Background information
- Born: Zoë Montana Hoetzel September 23, 1994 (age 31)
- Genres: Alternative pop; electropop;
- Occupations: Singer; songwriter; director; photographer;
- Instruments: Vocals; guitar; piano;
- Years active: 2015–present
- Labels: Tuxedo Media Group LLC; AWAL;
- Website: zolitamusic.com

= Zolita =

American singer-songwriter (born 1994)

Zoë Montana Hoetzel (born September 23, 1994), known professionally as Zolita, is an American singer-songwriter. In 2015, she gained recognition when the music video for her song, "Explosion" became a viral video. Following its success, she released the music videos for the singles "Holy" (2016) and "Fight Like a Girl" (2017) directed by herself. She has released three extended plays: Immaculate Conception (2015), Sappho (2018), and Falling Out / Falling In (2023) as well as two studio albums: Evil Angel (2020) and Queen of Hearts (2024).

== Early life ==
Zolita was born on September 23, 1994, in New York to Heidi Schwarck and Holger Hoetzel, and was raised in Calabasas, California. Her father is of German descent, and her mother is of Danish descent. Her father inspired her to start making music and she grew up playing bluegrass and flat pick guitar. She has a brother, Max Montana, a basketball player; and a sister, Luna, a YouTuber and ballerina. She and her siblings all share the middle name Montana.

== Career ==
In 2015, Zolita gained recognition when the music video for her song, "Explosion" became a viral video. On October 13, 2015, she released her debut extended play Immaculate Conception. In June 2016, she released a video for the single "Holy", containing themes of female sexuality, spirituality, and feminism.

In 2017, Zolita released the first single from her second extended play Sappho titled "Fight Like a Girl", a protest song with feminist themes inspired by the Donald Trump 2016 presidential campaign. On October 26, 2017, she released "Come Home with Me" as the second single, and on May 4, 2018, she released "New You" as the third single from her second extended play Sappho which was released on May 18 of that year. Also in May 2018, she released "Like Heaven", which was listed on the list of "30 Lesbian Love Songs" by Billboard. On December 5, 2018, she released "Truth Tea" along with a music video as the lead single from her debut album, Evil Angel. On March 8, 2019, she released "Black Magic" along with a visual video, however, the song wasn't included on the final tracklist of her debut album. On June 28, 2019, she released "Shut Up and Cry" along with a lyric video as the second single from Evil Angel. On February 14, 2020, she released a cover of Usher's song "U Remind Me" with a music video. On August 7, 2020, she released "Oblivion" along with a music video as the third single from Evil Angel. On September 25 of the same year she released "Bedspell" as the fourth single from the album, and on November 20 she premiered the music video on the online magazine's website Them. The promotional single, "Loveline" was released a week before the album's release, and on December 4, 2020, her debut studio album, Evil Angel, was released.

● RECORDS SHOWN

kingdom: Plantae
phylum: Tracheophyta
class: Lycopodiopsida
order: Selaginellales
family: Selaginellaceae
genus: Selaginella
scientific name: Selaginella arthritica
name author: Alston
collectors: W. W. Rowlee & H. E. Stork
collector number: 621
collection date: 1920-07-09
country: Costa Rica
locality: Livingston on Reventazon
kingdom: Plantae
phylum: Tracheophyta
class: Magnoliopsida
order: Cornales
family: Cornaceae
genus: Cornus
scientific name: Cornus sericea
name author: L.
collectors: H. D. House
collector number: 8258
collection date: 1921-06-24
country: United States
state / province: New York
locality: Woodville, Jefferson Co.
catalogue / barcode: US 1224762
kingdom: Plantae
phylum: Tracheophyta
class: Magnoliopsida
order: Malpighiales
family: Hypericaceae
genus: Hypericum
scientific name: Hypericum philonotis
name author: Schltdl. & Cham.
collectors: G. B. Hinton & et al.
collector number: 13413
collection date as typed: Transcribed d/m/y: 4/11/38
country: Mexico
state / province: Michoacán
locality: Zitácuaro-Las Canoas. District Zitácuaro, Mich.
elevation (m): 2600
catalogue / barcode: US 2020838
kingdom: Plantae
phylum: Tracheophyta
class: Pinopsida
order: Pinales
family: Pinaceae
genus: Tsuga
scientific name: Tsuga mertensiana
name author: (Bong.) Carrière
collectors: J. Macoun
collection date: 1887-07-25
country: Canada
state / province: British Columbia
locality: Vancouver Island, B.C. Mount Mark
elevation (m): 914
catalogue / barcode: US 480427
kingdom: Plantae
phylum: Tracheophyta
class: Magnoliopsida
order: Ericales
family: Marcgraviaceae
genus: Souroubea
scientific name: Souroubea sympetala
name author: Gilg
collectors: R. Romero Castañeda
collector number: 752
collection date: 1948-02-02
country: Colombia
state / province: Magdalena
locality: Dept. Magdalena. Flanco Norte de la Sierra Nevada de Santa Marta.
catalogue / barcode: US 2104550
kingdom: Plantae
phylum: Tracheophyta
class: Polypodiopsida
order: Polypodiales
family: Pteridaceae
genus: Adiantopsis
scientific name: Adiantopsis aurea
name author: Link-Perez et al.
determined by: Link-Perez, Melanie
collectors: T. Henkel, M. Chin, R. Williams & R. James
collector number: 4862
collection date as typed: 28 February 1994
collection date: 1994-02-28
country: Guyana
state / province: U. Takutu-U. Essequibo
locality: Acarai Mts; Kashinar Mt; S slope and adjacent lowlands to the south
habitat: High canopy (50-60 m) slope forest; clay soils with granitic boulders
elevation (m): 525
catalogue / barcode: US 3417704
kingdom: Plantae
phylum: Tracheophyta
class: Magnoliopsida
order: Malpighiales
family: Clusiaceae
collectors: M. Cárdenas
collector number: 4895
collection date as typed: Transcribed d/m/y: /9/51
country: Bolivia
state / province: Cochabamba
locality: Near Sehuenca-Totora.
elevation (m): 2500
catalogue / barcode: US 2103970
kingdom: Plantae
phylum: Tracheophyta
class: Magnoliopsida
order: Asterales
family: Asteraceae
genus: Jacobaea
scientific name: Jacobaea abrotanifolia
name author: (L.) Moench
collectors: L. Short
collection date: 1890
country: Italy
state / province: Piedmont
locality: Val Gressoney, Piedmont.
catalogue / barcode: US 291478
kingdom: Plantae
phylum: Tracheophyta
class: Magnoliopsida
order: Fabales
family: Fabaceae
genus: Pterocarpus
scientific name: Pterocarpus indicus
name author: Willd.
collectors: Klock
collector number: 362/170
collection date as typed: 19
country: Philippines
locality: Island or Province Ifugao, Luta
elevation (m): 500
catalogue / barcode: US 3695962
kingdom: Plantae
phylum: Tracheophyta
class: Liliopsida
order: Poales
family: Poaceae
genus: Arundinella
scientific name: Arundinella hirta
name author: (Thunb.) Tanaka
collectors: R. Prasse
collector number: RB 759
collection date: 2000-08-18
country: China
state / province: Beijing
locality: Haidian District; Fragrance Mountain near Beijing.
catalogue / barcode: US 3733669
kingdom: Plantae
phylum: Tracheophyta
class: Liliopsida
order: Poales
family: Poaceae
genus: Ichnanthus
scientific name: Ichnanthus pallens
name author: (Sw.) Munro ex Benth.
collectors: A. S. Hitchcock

● BRIEF A
Reproduce the Zolita article above from "Background information" to "of Hearts (2024).", word for word.
● BRIEF B
Carry on the article about the singer Zolita from its last sentence.

● EXERCISE OUTPUT A
Background information
- Born: Zoë Montana Hoetzel September 23, 1994 (age 31)
- Genres: Alternative pop; electropop;
- Occupations: Singer; songwriter; director; photographer;
- Instruments: Vocals; guitar; piano;
- Years active: 2015–present
- Labels: Tuxedo Media Group LLC; AWAL;
- Website: zolitamusic.com

= Zolita =

American singer-songwriter (born 1994)

Zoë Montana Hoetzel (born September 23, 1994), known professionally as Zolita, is an American singer-songwriter. In 2015, she gained recognition when the music video for her song, "Explosion" became a viral video. Following its success, she released the music videos for the singles "Holy" (2016) and "Fight Like a Girl" (2017) directed by herself. She has released three extended plays: Immaculate Conception (2015), Sappho (2018), and Falling Out / Falling In (2023) as well as two studio albums: Evil Angel (2020) and Queen of Hearts (2024).

● EXERCISE OUTPUT B
Zolita released music videos for "Somebody I Fucked Once," "Single In September," and "I Fucking Love You" as a trilogy. Within the first week of release, the music video for "Somebody I Fucked Once" had 5 million views on YouTube. Her love interest is played by Tatchi Rigsby. Zolita's close friend Shannon Beveridge was the creative director for the latter two videos. She released the EP Falling Out / Falling In via AWAL in February 2023.

In 2024, Zolita released multiple singles, including "Small Town Scandal", all of which were part of the album Queen of Hearts, released later that year.

==Artistry==
Zolita's music has been described as "a blend of dark-pop and R&B". Her musical style incorporates witchcraft and religion. She says that religious and witchcraft magic aesthetics are a huge part of her life saying "I feel like queer people are so drawn to Wicca and witchcraft because it's always been the alternative religion, it puts the power in yourself, and it's not historically been a religion that doesn't like queer people." She also cites Lady Gaga as her biggest influence.

==Personal life==
Zolita is a lesbian. In a 2017 interview, she stated that she was afraid to come out to her female friends, saying "I was also worried that my female friends would no longer want to have girls' nights or sleepovers for fear that I might be attracted to them. So, I decided to keep my newfound queerness a secret." She also identifies herself as a witch; she explains this in videos on her YouTube channel, but also in her music videos where witchcraft is incorporated.

==Discography==
===Studio albums===

| Title | Details |
|---|---|
| Evil Angel | Released: December 4, 2020; Format: CD, LP, digital download; Label: Self-released; |
| Queen of Hearts | Released: May 31, 2024; Format: digital download; Label: AWAL; |
| Hell's Belles | Released: August 28, 2026; Format: TBA; Label: AWAL; |

===Extended plays===

| Title | Details |
|---|---|
| Immaculate Conception | Released: October 13, 2015; Format: Digital download; Label: Self-released; |
| Sappho | Released: May 18, 2018; Format: CD, digital download; Label: Tuxedo Media Group LLC; |
| Falling Out / Falling In | Released: February 10, 2023; Format: CD, digital download; Label: AWAL; |

===Singles===

Title: Year; Album
"Explosion": 2015; Immaculate Conception
"Holy": 2016
"Fight Like a Girl": 2017; Sappho
"Come Home with Me"
"New You": 2018
"Truth Tea": Evil Angel
"Black Magic": 2019
"Shut Up and Cry"
"U Remind Me": 2020; Non-album single
"Oblivion": Evil Angel
"Bedspell"
"Somebody I Fucked Once": 2021
"Single in September": 2022; Non-album singles
"I Fucking Love You”
"20 Questions": Falling Out / Falling In
"Ruin My Life”
"Ashley”: 2023
"All Girls Go to Heaven": 2024; Queen of Hearts
"Small Town Scandal"
"Bloodstream"
"Bye Bye Baby"
"Hell's Belles": 2026; Hell's Belles
"Hardcore"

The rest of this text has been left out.